The growing cherry trees difficulty rating swings a lot based on the type you pick. Sour cherries are an easy win for most home gardeners. Sweet cherries take more skill, more patience, and a partner tree close by. The choice between these two types matters more than soil or fertilizer ever will.
My first sour cherry was a Montmorency that fruited well by year four with very little fuss. The sweet Bing I planted the same spring took three tries to bear fruit at all. The first two trees died from bacterial canker, and the third one needed a pollinator partner before it would set fruit. Are cherry trees hard to grow? The honest answer is it depends on the variety you bring home from the nursery.

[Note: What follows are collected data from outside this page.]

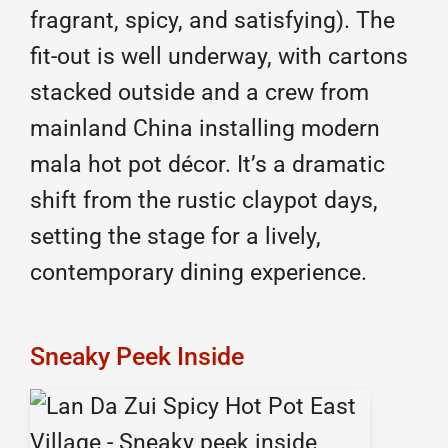
fragrant, spicy, and satisfying). The
fit-out is well underway, with cartons
stacked outside and a crew from
mainland China installing modern
mala hot pot décor. It’s a dramatic
shift from the rustic claypot days,
setting the stage for a lively,
contemporary dining experience.
Sneaky Peek Inside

Sour cherries are self-fruitful, which means one tree alone can bear a full crop. They handle cold winters down to USDA zone 4 and shrug off many diseases that flatten sweet cherries. Their roots tolerate heavier soil too. You can plant a Montmorency and walk away for two years with reasonable hope of fruit.
Sweet cherries push you into harder gardening territory fast. Most types need a second sweet cherry within 100 feet (30 m) for cross-pollination. They thrive only in zones 5 through 9 and need well-drained soil that dries fast after rain. Bacterial canker can take a tree down in one wet spring before you even see what hit it.

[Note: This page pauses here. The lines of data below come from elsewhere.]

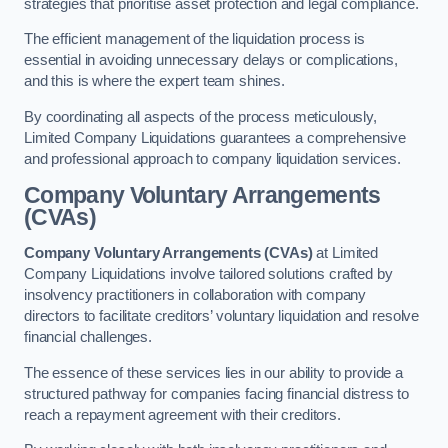
strategies that prioritise asset protection and legal compliance.
The efficient management of the liquidation process is
essential in avoiding unnecessary delays or complications,
and this is where the expert team shines.
By coordinating all aspects of the process meticulously,
Limited Company Liquidations guarantees a comprehensive
and professional approach to company liquidation services.
Company Voluntary Arrangements
(CVAs)
Company Voluntary Arrangements (CVAs)
at Limited
Company Liquidations involve tailored solutions crafted by
insolvency practitioners in collaboration with company
directors to facilitate creditors’ voluntary liquidation and resolve
financial challenges.
The essence of these services lies in our ability to provide a
structured pathway for companies facing financial distress to
reach a repayment agreement with their creditors.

Birds add the final twist to growing sweet cherries. A flock can strip a small tree in two days flat when the fruit colors up in June. You need netting, scare devices, or just an extra-large harvest to share. Sour cherries face less bird pressure since their tart flavor turns off many species.
Some easy cherry tree varieties give you most of the joy without the headache. Montmorency ranks at the top for beginners since it bears alone and resists disease. North Star is a dwarf sour cherry that fits in small yards and starts bearing in just three years. Both make great pies, jams, and frozen stocks for the winter months.
Stella sits in the middle as a self-fertile sweet cherry that needs no partner. It still wants ideal soil and weather but skips the hardest part of sweet cherry growing. Bing, by contrast, is the demanding advanced choice. It produces the classic sweet dark cherry of the grocery store but punishes any lapse in care with disease and crop failure.
For a true beginner cherry tree start with one Montmorency grafted onto Mahaleb rootstock. This combo handles a wide range of soils and resists root diseases. Plant it in fall or early spring, water through the first two summers, and prune in late winter. Master that one tree before adding a sweet cherry to the mix.
Budget 3 to 7 years from planting to your first real crop. Dwarf trees fruit faster but yield less per season. Standard trees take longer but pay off with 40 to 60 lb (18 to 27 kg) of fruit each year once mature. Most home growers find the wait worthwhile when they bite into that first ripe cherry pulled fresh off the branch.
Cherry growing is not as hard as many think when you pick the right tree for your skill and climate. Start small, learn the basics, and add a sweet variety only after you have nailed sour cherry care. Patience beats every other skill in this part of the orchard.